━━ AVAILABLE RECORDS
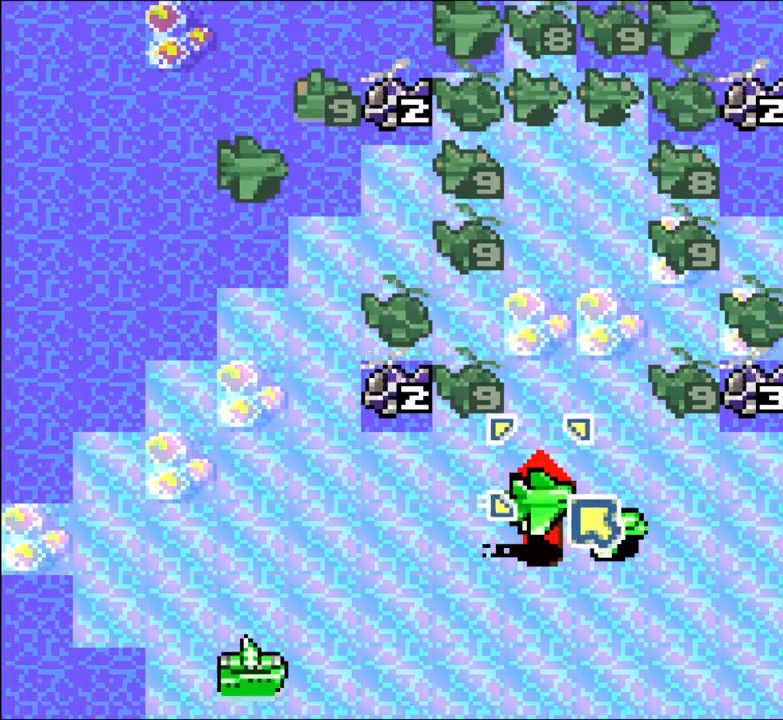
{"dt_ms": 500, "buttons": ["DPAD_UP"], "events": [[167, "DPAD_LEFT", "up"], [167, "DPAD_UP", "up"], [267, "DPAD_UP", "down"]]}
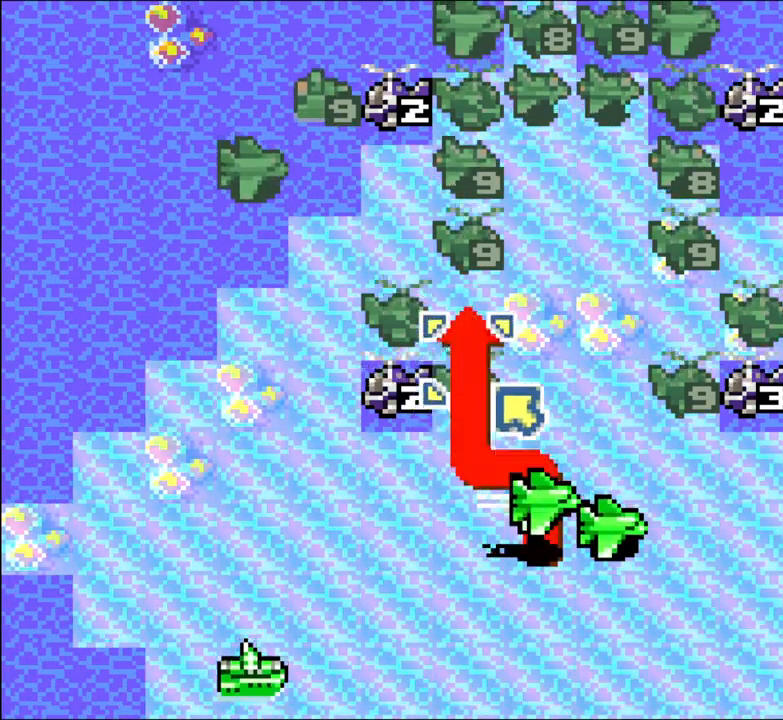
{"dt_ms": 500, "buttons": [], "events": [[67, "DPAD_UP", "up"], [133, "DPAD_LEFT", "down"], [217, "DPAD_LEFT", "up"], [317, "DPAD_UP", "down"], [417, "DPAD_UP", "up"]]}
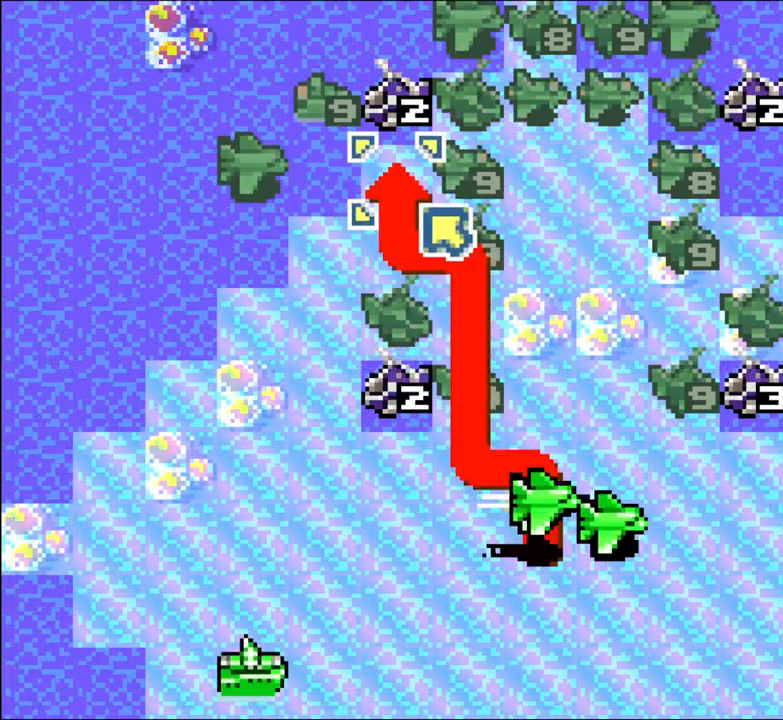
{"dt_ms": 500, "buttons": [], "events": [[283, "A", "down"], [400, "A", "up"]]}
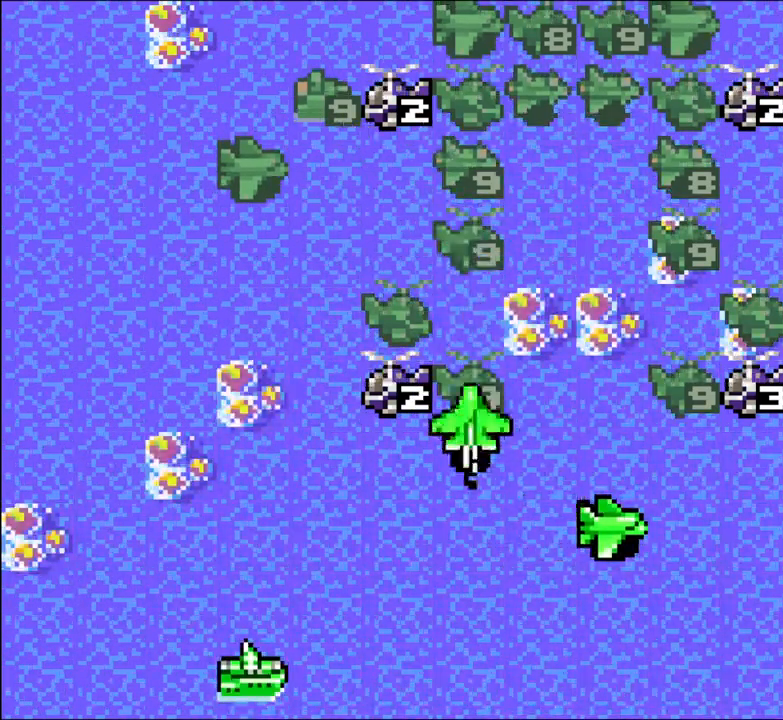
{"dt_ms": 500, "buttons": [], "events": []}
━━━━
━━ AVAILABLE RECORDS
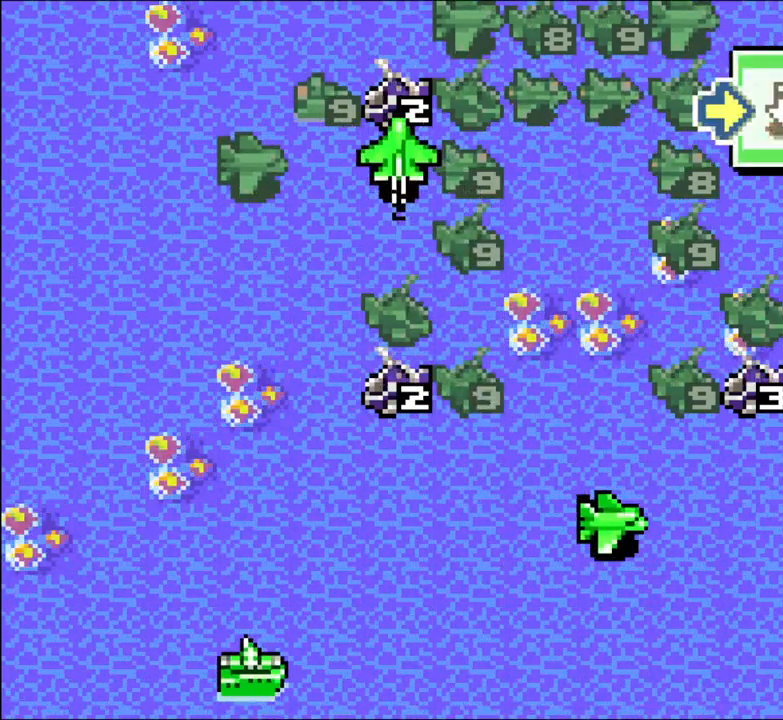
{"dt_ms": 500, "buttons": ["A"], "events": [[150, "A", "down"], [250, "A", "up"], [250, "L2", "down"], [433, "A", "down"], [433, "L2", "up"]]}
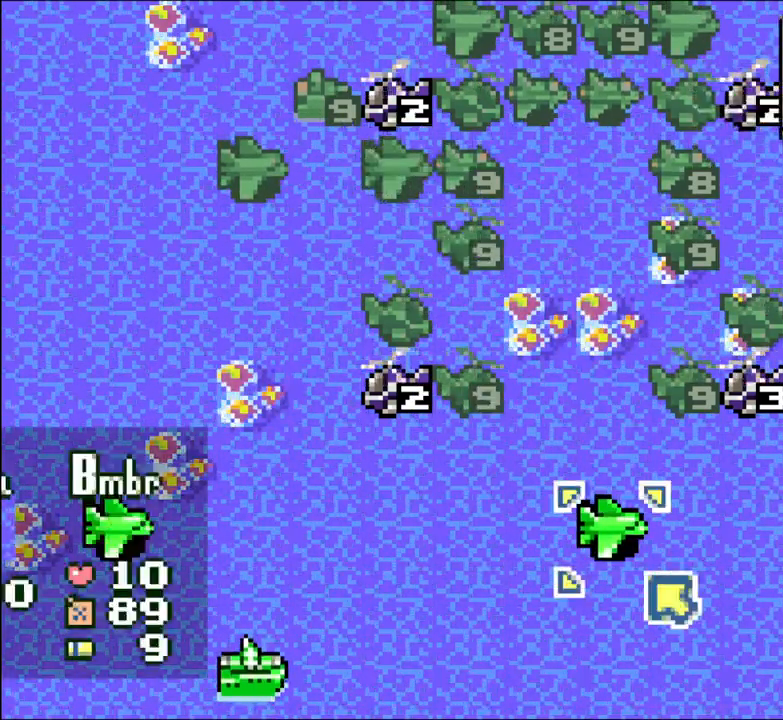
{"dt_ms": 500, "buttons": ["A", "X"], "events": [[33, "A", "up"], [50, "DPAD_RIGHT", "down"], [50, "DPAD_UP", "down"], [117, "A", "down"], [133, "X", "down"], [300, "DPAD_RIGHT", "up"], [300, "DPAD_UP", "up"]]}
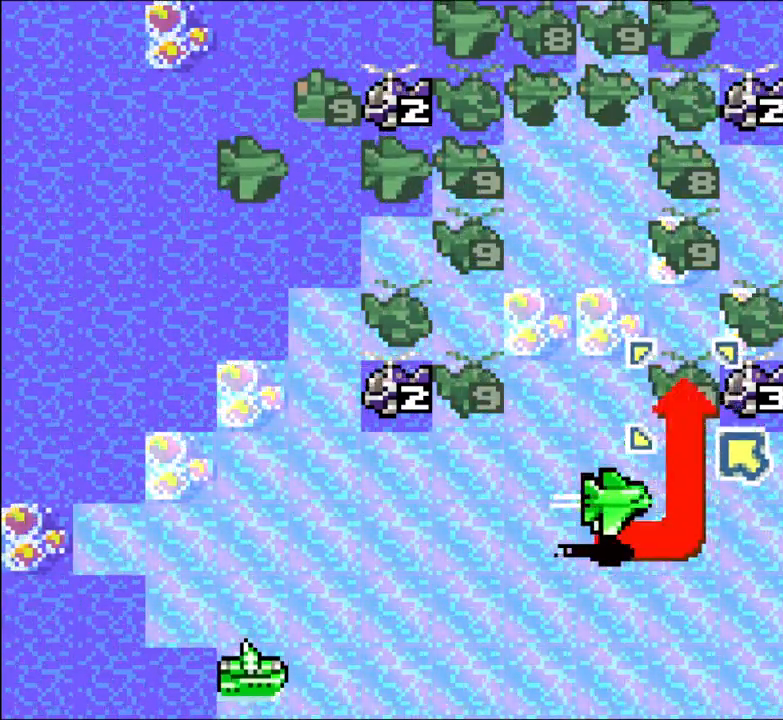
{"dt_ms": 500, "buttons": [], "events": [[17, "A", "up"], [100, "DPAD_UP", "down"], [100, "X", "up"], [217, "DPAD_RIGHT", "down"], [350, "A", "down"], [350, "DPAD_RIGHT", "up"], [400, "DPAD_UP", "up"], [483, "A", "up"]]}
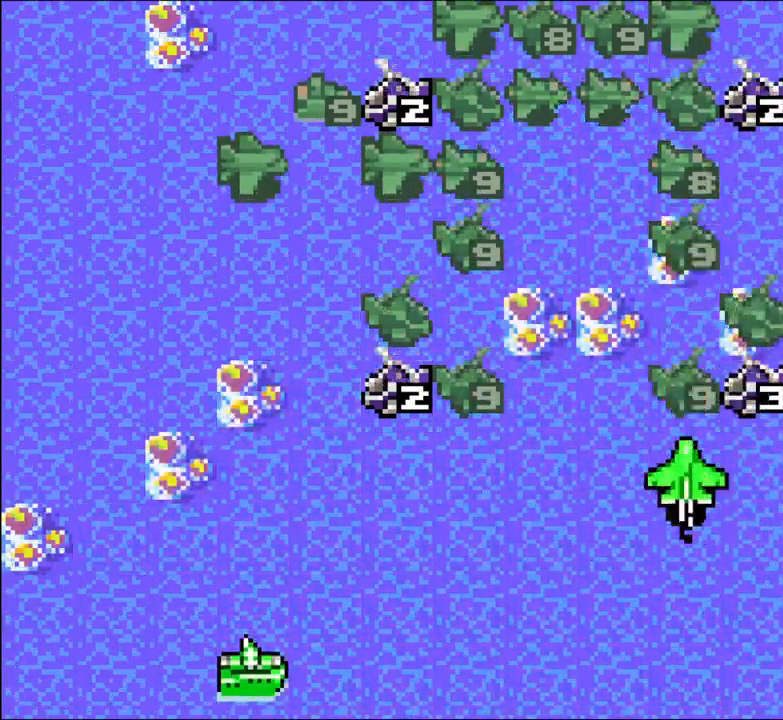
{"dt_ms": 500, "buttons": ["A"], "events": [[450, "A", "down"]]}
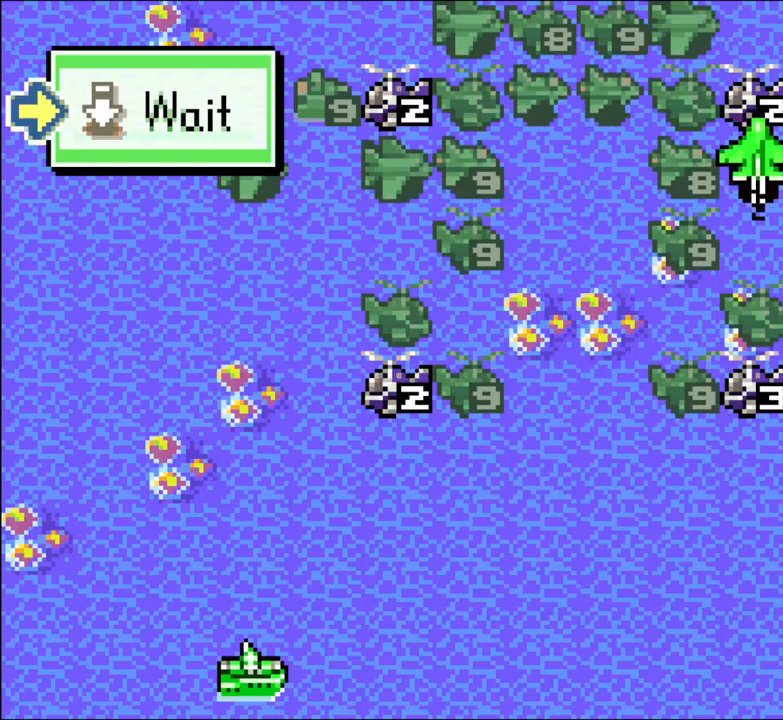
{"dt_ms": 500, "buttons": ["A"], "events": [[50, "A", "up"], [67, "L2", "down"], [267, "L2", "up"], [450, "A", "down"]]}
━━━━
━━ AVAILABLE RECORDS
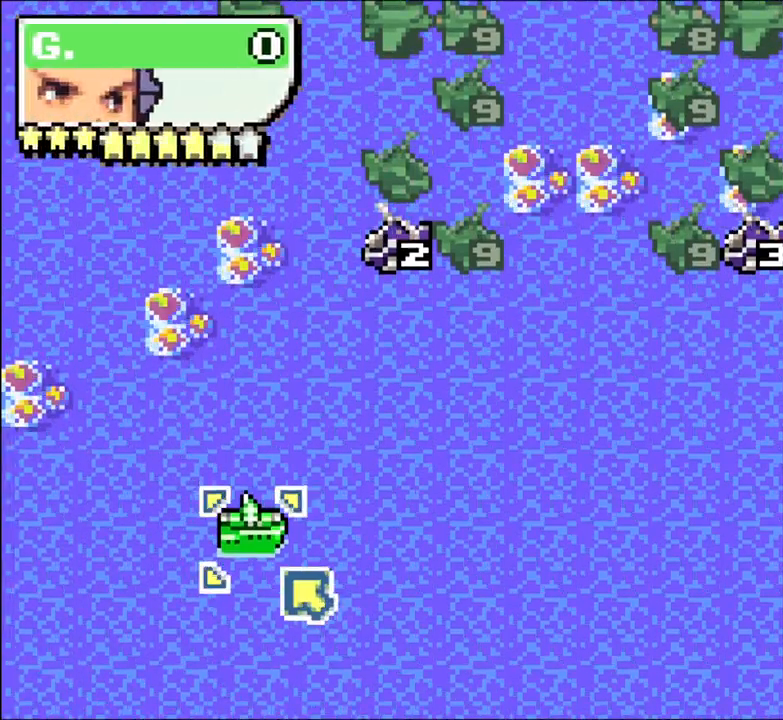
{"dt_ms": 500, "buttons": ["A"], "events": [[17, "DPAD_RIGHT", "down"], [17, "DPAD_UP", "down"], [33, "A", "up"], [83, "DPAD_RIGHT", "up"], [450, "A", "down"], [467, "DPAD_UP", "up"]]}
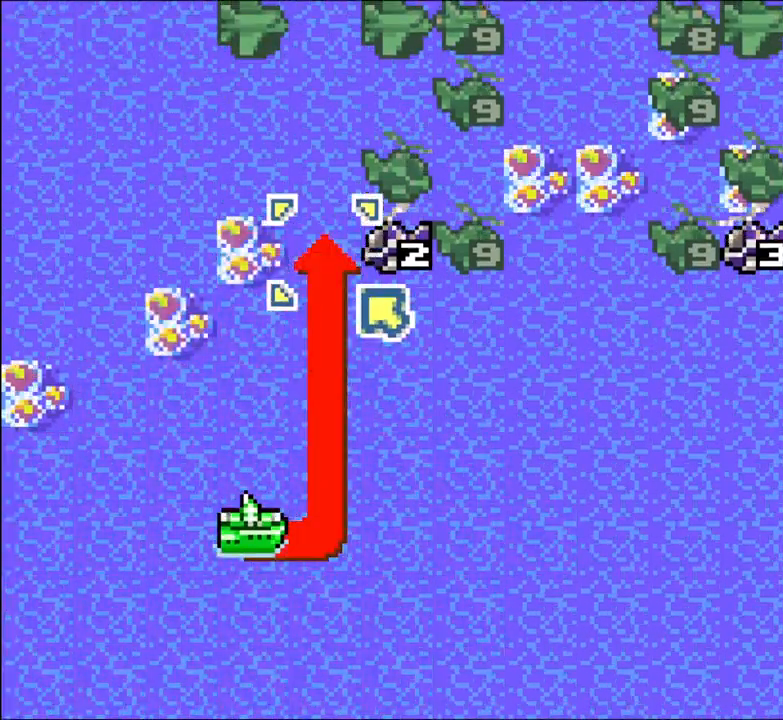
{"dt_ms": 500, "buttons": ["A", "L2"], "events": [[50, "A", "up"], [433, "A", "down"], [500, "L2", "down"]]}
━━━━
-- WHAT THE TASK ASKS --
Only lines with the word "down" are wanted, so copy each one from the records.

-- ANSWER TO THIS PROBLEM --
{"dt_ms": 500, "buttons": ["DPAD_UP"], "events": [[167, "DPAD_LEFT", "up"], [167, "DPAD_UP", "up"], [267, "DPAD_UP", "down"]]}
{"dt_ms": 500, "buttons": [], "events": [[67, "DPAD_UP", "up"], [133, "DPAD_LEFT", "down"], [217, "DPAD_LEFT", "up"], [317, "DPAD_UP", "down"], [417, "DPAD_UP", "up"]]}
{"dt_ms": 500, "buttons": [], "events": [[283, "A", "down"], [400, "A", "up"]]}
{"dt_ms": 500, "buttons": ["A"], "events": [[150, "A", "down"], [250, "A", "up"], [250, "L2", "down"], [433, "A", "down"], [433, "L2", "up"]]}
{"dt_ms": 500, "buttons": ["A", "X"], "events": [[33, "A", "up"], [50, "DPAD_RIGHT", "down"], [50, "DPAD_UP", "down"], [117, "A", "down"], [133, "X", "down"], [300, "DPAD_RIGHT", "up"], [300, "DPAD_UP", "up"]]}
{"dt_ms": 500, "buttons": [], "events": [[17, "A", "up"], [100, "DPAD_UP", "down"], [100, "X", "up"], [217, "DPAD_RIGHT", "down"], [350, "A", "down"], [350, "DPAD_RIGHT", "up"], [400, "DPAD_UP", "up"], [483, "A", "up"]]}
{"dt_ms": 500, "buttons": ["A"], "events": [[450, "A", "down"]]}
{"dt_ms": 500, "buttons": ["A"], "events": [[50, "A", "up"], [67, "L2", "down"], [267, "L2", "up"], [450, "A", "down"]]}
{"dt_ms": 500, "buttons": ["A"], "events": [[17, "DPAD_RIGHT", "down"], [17, "DPAD_UP", "down"], [33, "A", "up"], [83, "DPAD_RIGHT", "up"], [450, "A", "down"], [467, "DPAD_UP", "up"]]}
{"dt_ms": 500, "buttons": ["A", "L2"], "events": [[50, "A", "up"], [433, "A", "down"], [500, "L2", "down"]]}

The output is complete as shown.